Dissecting the Complex Mechanisms Behind the Combinatorial Activities of HIV-1 Entry Inhibitors
For HIV-1 surface glycoprotein Envelope (Env) to mediate the viral entry process, it must interact with two receptors on the target cell, CD4 and coreceptor (CoR). These receptors trigger a series of conformational changes that result in the fusion of viral and target cell membranes. How receptor binding triggers these conformational changes is not fully understood. While there are three binding sites for each receptor in an Env trimer, neither the minimal receptor binding requirement for entry, nor the role of multivalent binding is known. To address these gaps in knowledge, we examined the combinatorial activity of three classes of HIV-1 entry inhibitors. The first two classes are CD4 (CD4A) and CoR antagonists (CoRA). These antagonists bind the cellular receptors and occlude them from Env. The third class, fusion inhibitors (FI), binds an intermediate conformation of Env during entry and stops membrane fusion. As FI bind a transient intermediate conformation, potency is dependent on the kinetics of entry. In our first project we examined CoRA and FI combinations. Previous studies have shown that these inhibitors are synergistic with one another and attributed synergy to CoRAs slowing the kinetics of entry. However, other studies have reported only additivity. By dissecting the synergistic process using a variety of FIs and mutant Env, we were able to determine that synergy can be lost through two factors, the affinity of FI, and the stoichiometry of CoR binding.
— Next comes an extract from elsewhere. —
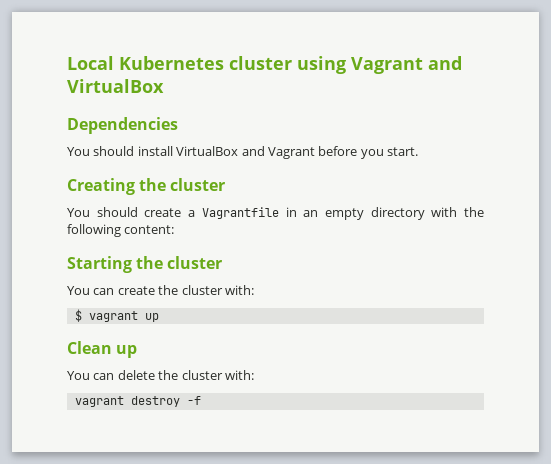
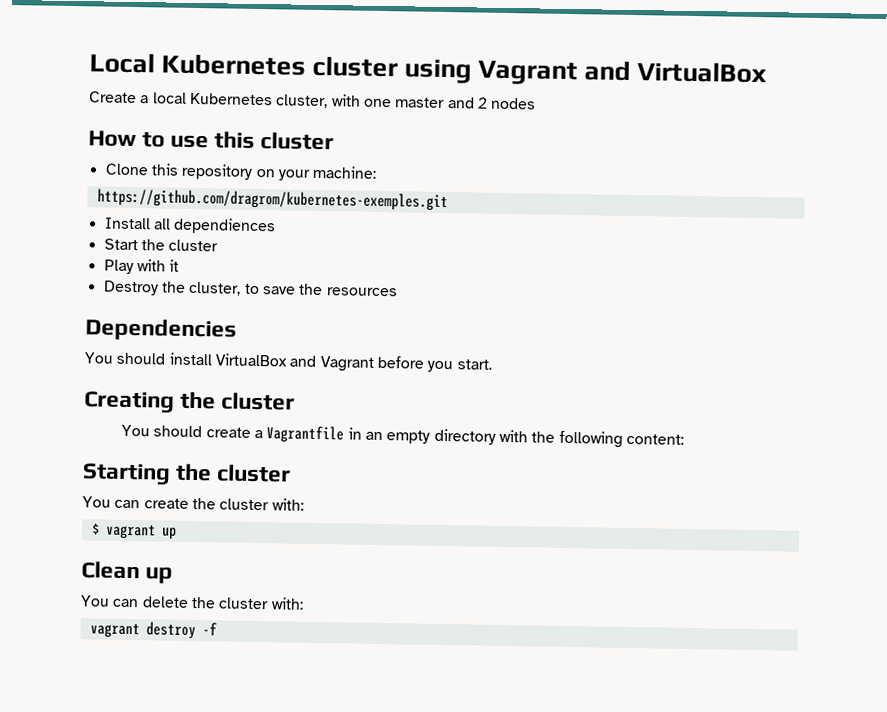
(164, 86) none -> [89,91,537,110] [88,130,335,151] [104,163,378,181] [96,188,448,212] [104,217,277,235] [103,238,219,252] [103,259,180,275] [102,280,398,297] // Create a local Kubernetes cluster, with one master and 2 nodes // How to use this cluster // Clone this repository on your machine: // https://github.com/dragrom/kubernetes-exemples.git // Install all dependiences // Start the cluster // Play with it // Destroy the cluster, to save the resources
These results explain the discrepancies observed in the literature, provide new understanding of the role of CoR binding stoichiometry in entry, and have implications for the combinatorial use of these inhibitors in the clinic. In a second study, we probed the coupling of CD4 and CoR binding by investigating the combinatorial activity of CD4A and CoRA. Unexpectedly, we observed that these two inhibitors were antagonistic with another. However, the combinatorial activity was highly HIV-1 strain dependent. By comparing the combinatorial activity of these inhibitors across multiple HIV-1 strains and dissecting the mechanism of antagonism, we determined that CD4 and CoR binding can drive competing processes in during HIV-1 entry.
Ahn, Koree Wee, "Dissecting the Complex Mechanisms Behind the Combinatorial Activities of HIV-1 Entry Inhibitors" (2017). ETD Collection for Thomas Jefferson University. AAI10641897.